WHAT IS EXPECTED » Go through the data below and return each line where the string "fruit" appears.

INPUT MATERIAL »
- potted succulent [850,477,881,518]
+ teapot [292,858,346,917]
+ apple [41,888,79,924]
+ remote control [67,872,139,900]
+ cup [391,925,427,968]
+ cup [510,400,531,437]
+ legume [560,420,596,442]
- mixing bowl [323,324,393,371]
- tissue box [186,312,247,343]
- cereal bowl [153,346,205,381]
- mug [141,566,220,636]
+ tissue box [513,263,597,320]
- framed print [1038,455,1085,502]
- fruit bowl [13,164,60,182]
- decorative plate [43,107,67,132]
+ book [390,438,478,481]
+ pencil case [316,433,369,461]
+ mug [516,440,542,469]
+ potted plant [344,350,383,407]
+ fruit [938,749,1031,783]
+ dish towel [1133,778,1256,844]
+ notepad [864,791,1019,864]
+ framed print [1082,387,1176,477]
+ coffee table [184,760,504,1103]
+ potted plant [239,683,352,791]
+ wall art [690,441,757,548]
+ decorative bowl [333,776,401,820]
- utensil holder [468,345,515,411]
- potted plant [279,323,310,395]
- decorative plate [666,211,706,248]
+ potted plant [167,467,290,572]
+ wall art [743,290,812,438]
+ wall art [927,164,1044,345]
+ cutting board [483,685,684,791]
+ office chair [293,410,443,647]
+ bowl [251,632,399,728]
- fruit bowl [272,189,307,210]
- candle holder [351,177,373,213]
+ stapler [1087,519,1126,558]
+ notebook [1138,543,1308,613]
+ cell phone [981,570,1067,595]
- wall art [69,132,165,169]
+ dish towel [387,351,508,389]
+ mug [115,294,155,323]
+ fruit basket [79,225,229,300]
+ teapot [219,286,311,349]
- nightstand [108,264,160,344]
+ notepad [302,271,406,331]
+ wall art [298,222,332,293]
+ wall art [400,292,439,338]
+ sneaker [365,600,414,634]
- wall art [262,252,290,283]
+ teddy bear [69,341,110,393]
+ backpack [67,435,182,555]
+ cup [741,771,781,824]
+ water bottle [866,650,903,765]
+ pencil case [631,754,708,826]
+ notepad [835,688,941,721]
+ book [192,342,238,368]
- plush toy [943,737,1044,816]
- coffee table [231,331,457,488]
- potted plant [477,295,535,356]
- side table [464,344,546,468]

THE ANSWER »
- fruit bowl [13,164,60,182]
+ fruit [938,749,1031,783]
- fruit bowl [272,189,307,210]
+ fruit basket [79,225,229,300]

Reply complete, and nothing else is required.